Quand nous fûmes parvenus dans le puits obscur, plus bas que le sol où reposaient les pieds du géant, je considérai les hauts retranchements de l’abîme, et j’entendis qu’on me disait : « Prends garde à tes pas, évite de fouler aux pieds la tête des misérables accablés qui ont été tes frères. » Je me tournai, et je m’aperçus que je marchais sur un lac glacé qui ressemblait plutôt à un cristal qu’à un fleuve. Le Danube qui traverse l’Autriche, et le Tanaïs qui roule ses eaux sous un ciel encore plus rigoureux, n’entravent pas leur cours d’une enveloppe aussi épaisse. Les monts Tabernick et Pierra Pana s’écrouleraient sur ce lac, qu’on n’entendrait pas à sa surface le moindre craquement.

De même qu’on voit la grenouille qui coasse, la tête hors des marais, à l’époque de l’année où la villageoise pense à glaner, de même on voyait les ombres livides sous cet hiver éternel, plongées dans la glace jusqu’à cette partie du visage où se signale la honte, et imitant, en faisant craquer leurs dents, le bruit du bec de la cigogne. Elles avaient toute la tête renversée en avant ; le froid qu’elles éprouvaient et la douleur dont elles étaient pénétrées se manifestaient par ce choc de leurs dents et le gonflement de leurs yeux.

Quand j’eus observé quelque temps ce spectacle, je regardai à mes pieds, et je vis deux ombres qui se serraient si étroitement, que leurs chevelures étaient confondues. « Dites-moi ; qui êtes-vous, m’écriai-je, ô vous qui vous étreignez si fort ? » Ces ombres élevèrent la tête, mais leurs yeux étaient baignés de larmes qui, tombant sur leurs cils, y restèrent tout à coup condensées par la glace : bientôt elle rapprocha encore les deux coupables, en les resserrant ensemble visage contre visage : jamais un lien de fer n’a plus fortement tenu appliqué les bois contre le bois. La fureur des ombres fut telle, qu’elles s’entre-heurtèrent comme deux béliers.

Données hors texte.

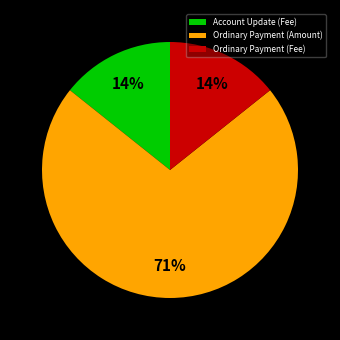

The Account Update (Fee) slice represents 25% of the pie. True or false?

False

Une autre âme, à qui le froid avait fait tomber les oreilles, et qui inclinait sa face humiliée, me dit : Pourquoi te mires-tu en nous ? veux-tu savoir qui sont ces deux esprits ? Ils naquirent, ainsi que leur père Albert, dans la vallée d’où descend le Bisenzio ; ils sont aussi fils de la même mère, et tu parcourras toute l’enceinte de Caïn avant de trouver une ombre qui ait plus mérité qu’eux d’être abreuvée de l’amertume du bouillon de glace.